26 February 2013

The Gerber Prodigy

Gerber Prodigy, Para-Frame I & Para-Frame Mini
 Some new gear for a new year. Yah!

A Christmas gift card well invested. I converted my gift card into a Gerber Prodigy. And I am very satisfied with the exchange.

You are looking at the Gerber Prodigy and you are saying to yourself, that knife looks very familiar.....If you scroll to the bottom of the page and check out the last photo, you will notice that the Gerber LMF II and the Prodigy share many features, including good looks.

For those not familiar with the Gerber line of knives I had better get some of the basic stats out for you to know the Gerber Prodigy a little better.
Overall length of the Prodigy +/- 9 7/8"
Blade length +/- 4 1/2"
Blade width +/- 1 3/16"
Blade thickness +/- 3/16"
Blade type half serrated
Sheath Overall length +/- 10 3/4"
Sheath width +/- 2 1/2"

Gerber Prodigy

Gerber LMF II
The Gerber Prodigy is a full tang design, the metal of the blade continues straight through the handle to the glass break pommel and lanyard hole. One piece of steel. This is the strongest knife construction design. Knives with hollow handles or welded tail stock are noticeably weaker than a full tang blade when using the knife in a survival situation. The half serrated blade is great for cutting cord or rope, but not so handy when trying to make a feathered stick to help light your campfire. For those who really, really do not like serrated blades, a quick solution is to file away the serrations. The glass break on the pommel is a neat idea, should you ever find yourself in a motor vehicle collision and have to extricate yourself from a burning vehicle through a window. In such a case, I would recommend a high, inverted mount of the sheath on your gear vest. 

Speaking of mounting the sheath for the Prodigy. The included sheath can be worn or mounted in a number of ways, depending on what best meets your needs at the time or your mission. As you may notice in the pics, there are mounting holes to lash the sheath to just about anything. In addition, there is the standard belt loop to hang the Prodigy from your waist belt. There are also M.O.L.L.E. compatible straps on the back of the sheath. So,  the Gerber Prodigy can be carried on any of your M.O.L.L.E. vests, bags, pouches or packs/rucks. My biggest concern with the sheath, although well constructed in China, is the lack of double or triple stitching for the main belt loop. There is very little chance the Prodigy will fall out of the sheath as it incorporates a friction lock to securely hold the knife in place. My concern is that with only one row of stitching holding the belt loop that in time, with field wear the stitches may fray and then belt loop will open. Maybe, Gerber has field tested this sheath and my concern is not valid. Only time will tell. Other sheath features include two thumb break handle straps - to ensure the Gerber Prodigy will not accidentally fallout of the sheath when mounted inverted on the shoulder of your gear vest or ruck harness. A leg strap is included to keep the Prodigy from slapping your leg while running, when mounted on a waist belt. If, there were two leg straps the sheath could be secured to your lower leg, like a dive knife for scuba diving. 

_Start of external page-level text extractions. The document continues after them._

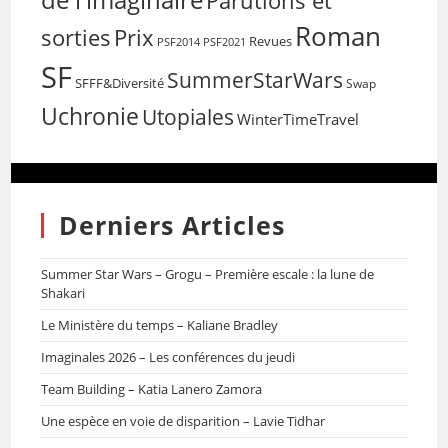
de l'imaginaire
Parutions et
Roman
sorties
Prix
Revues
PSF2014
PSF2021
SF
SummerStarWars
SFFF&Diversité
Swap
Uchronie
Utopiales
WinterTimeTravel
Derniers Articles
Summer Star Wars – Grogu – Première escale : la lune de
Shakari
Le Ministère du temps – Kaliane Bradley
Imaginales 2026 – Les conférences du jeudi
Team Building – Katia Lanero Zamora
Une espèce en voie de disparition – Lavie Tidhar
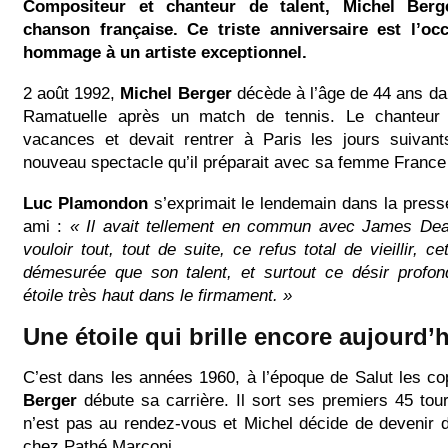
Compositeur et chanteur de talent, Michel Ber
chanson française. Ce triste anniversaire est l’oc
hommage à un artiste exceptionnel.
2 août 1992,
Michel Berger
décède à l’âge de 44 ans da
Ramatuelle après un match de tennis. Le chanteur f
vacances et devait rentrer à Paris les jours suivant
nouveau spectacle qu’il préparait avec sa femme France 
Luc Plamondon
s’exprimait le lendemain dans la press
ami :
« Il avait tellement en commun avec James Dea
vouloir tout, tout de suite, ce refus total de vieillir, c
démesurée que son talent, et surtout ce désir profon
étoile très haut dans le firmament. »
Une étoile qui brille encore aujourd’h
C’est dans les années 1960, à l’époque de Salut les c
Berger
débute sa carrière. Il sort ses premiers 45 tou
n’est pas au rendez-vous et Michel décide de devenir di
chez Pathé Marconi.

The most noticeable feature missing from the Gerber Prodigy, when compared to its big brother the Gerber LMF II, is the hammer pommel. That big block of steel at the pommel end of the LMF II, which can be used as a hammer in a survival situation.

All-in-all, I am very please with my Gerber Prodigy and look forward to having with me in the field for years and decades to come.

Until next time, 

Keep your knife sharp and close by!!